Required action> In the text of each row below, change "в неделю" to "в месяц" and write out all the lines again with nothing else altered. Leave the pictures out.

Material for the task>
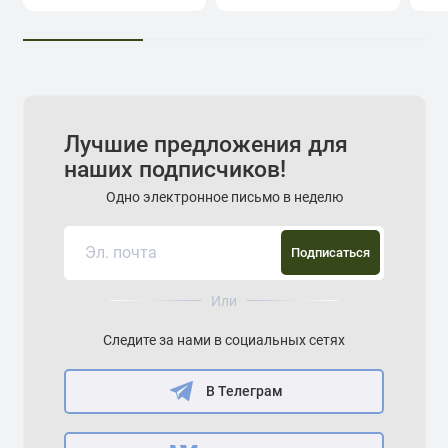
Лучшие предложения для
наших подписчиков!
Одно электронное письмо в неделю
Подписаться
Или
Следите за нами в социальных сетях
В Телеграм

Response to the task>
Лучшие предложения для
наших подписчиков!
Одно электронное письмо в месяц
Подписаться
Или
Следите за нами в социальных сетях
В Телеграм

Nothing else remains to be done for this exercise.